--- REQUEST ---
The material below contains a line with "of array_like, 输入的操作数" and a line with "当 operand 只有一个, 且不进行任何求和类型的操作的时候, 返回的是 view". Copy exactly those two lines and all lines between them.

--- MATERIAL SUPPLIED ---
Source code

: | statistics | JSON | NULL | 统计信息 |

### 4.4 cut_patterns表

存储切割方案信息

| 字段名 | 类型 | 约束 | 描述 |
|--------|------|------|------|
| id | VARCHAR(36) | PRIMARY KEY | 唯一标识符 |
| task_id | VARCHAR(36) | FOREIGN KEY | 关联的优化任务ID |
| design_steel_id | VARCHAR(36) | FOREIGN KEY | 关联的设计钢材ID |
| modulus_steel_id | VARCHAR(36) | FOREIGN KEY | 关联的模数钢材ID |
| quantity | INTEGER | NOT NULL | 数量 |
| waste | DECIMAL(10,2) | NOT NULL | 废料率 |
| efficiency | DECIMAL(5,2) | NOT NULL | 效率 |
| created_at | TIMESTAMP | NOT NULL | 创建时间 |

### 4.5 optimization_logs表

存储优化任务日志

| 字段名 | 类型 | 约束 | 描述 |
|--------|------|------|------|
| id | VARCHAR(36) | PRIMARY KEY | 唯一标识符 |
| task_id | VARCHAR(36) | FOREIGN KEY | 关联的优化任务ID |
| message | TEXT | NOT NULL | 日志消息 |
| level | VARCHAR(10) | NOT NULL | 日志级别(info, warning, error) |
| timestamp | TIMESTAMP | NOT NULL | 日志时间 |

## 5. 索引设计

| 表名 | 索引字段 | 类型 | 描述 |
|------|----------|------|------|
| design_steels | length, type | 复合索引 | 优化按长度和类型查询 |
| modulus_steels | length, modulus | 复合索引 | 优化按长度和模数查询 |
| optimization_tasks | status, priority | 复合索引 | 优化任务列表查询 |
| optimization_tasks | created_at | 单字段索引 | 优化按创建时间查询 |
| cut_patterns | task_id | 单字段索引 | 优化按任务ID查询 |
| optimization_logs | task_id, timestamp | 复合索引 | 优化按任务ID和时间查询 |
==
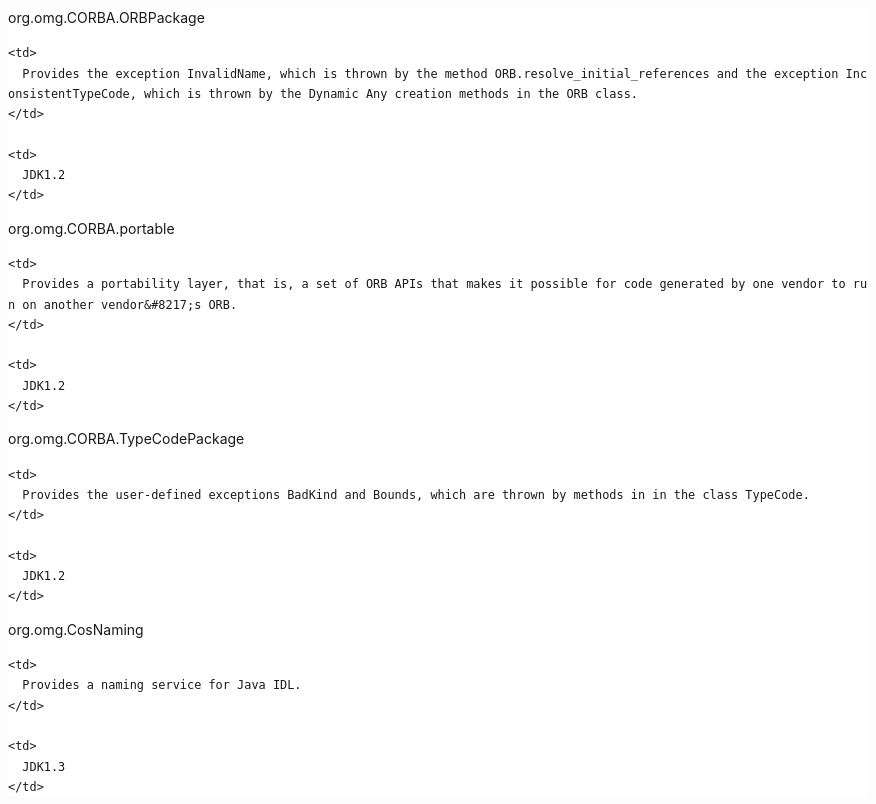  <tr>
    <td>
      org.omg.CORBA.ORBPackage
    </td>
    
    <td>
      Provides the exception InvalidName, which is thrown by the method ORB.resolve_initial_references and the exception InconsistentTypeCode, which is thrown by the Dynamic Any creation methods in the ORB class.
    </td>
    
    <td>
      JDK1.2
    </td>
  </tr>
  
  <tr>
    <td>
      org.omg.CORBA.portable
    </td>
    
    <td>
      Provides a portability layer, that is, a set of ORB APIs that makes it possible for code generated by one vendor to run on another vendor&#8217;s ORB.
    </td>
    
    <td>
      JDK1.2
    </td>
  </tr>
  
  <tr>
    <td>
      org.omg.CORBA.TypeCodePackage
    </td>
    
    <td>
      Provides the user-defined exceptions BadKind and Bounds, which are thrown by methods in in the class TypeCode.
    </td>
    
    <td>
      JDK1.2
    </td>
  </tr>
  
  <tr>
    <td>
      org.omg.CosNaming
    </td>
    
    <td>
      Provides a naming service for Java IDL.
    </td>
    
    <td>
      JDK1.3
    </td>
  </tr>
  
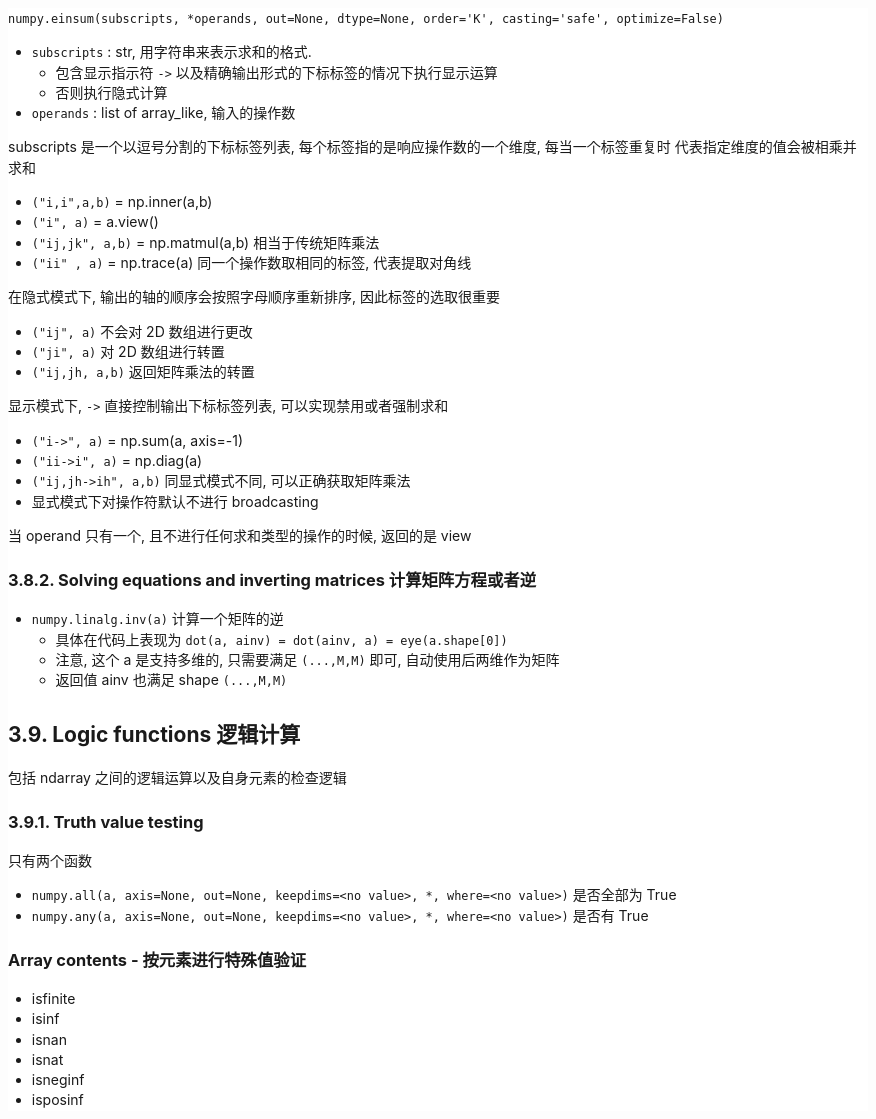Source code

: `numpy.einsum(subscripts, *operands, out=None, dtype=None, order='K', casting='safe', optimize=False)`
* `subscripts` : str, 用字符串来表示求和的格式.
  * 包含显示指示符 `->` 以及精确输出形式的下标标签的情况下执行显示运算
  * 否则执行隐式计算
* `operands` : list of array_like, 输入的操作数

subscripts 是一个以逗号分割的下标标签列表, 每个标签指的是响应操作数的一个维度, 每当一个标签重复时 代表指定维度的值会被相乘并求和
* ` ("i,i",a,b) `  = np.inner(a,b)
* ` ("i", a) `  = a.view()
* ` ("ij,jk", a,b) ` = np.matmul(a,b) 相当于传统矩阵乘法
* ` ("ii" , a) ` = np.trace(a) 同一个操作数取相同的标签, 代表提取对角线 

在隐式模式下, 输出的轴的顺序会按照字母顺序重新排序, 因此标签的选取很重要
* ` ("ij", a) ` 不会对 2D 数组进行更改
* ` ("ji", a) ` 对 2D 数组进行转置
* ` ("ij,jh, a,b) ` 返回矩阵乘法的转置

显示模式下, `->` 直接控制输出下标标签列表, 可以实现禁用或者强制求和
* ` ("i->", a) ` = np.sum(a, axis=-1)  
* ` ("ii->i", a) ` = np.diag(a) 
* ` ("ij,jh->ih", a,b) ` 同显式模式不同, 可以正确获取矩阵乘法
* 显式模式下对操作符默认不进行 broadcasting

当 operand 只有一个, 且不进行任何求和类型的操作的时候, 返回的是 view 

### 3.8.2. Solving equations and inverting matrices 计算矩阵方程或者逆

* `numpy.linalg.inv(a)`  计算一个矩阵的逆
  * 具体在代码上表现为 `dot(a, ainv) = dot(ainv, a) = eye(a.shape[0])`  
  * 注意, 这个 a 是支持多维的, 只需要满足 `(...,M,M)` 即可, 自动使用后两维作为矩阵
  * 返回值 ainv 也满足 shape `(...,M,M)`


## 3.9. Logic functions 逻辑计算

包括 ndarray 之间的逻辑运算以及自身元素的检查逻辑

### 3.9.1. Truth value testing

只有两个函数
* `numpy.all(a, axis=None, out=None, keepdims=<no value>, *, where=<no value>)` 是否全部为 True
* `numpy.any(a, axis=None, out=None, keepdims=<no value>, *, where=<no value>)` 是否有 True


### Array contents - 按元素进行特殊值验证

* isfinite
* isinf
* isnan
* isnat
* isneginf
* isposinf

--- SOLUTION TO THE PROBLEM ---
* `operands` : list of array_like, 输入的操作数

subscripts 是一个以逗号分割的下标标签列表, 每个标签指的是响应操作数的一个维度, 每当一个标签重复时 代表指定维度的值会被相乘并求和
* ` ("i,i",a,b) `  = np.inner(a,b)
* ` ("i", a) `  = a.view()
* ` ("ij,jk", a,b) ` = np.matmul(a,b) 相当于传统矩阵乘法
* ` ("ii" , a) ` = np.trace(a) 同一个操作数取相同的标签, 代表提取对角线 

在隐式模式下, 输出的轴的顺序会按照字母顺序重新排序, 因此标签的选取很重要
* ` ("ij", a) ` 不会对 2D 数组进行更改
* ` ("ji", a) ` 对 2D 数组进行转置
* ` ("ij,jh, a,b) ` 返回矩阵乘法的转置

显示模式下, `->` 直接控制输出下标标签列表, 可以实现禁用或者强制求和
* ` ("i->", a) ` = np.sum(a, axis=-1)  
* ` ("ii->i", a) ` = np.diag(a) 
* ` ("ij,jh->ih", a,b) ` 同显式模式不同, 可以正确获取矩阵乘法
* 显式模式下对操作符默认不进行 broadcasting

当 operand 只有一个, 且不进行任何求和类型的操作的时候, 返回的是 view 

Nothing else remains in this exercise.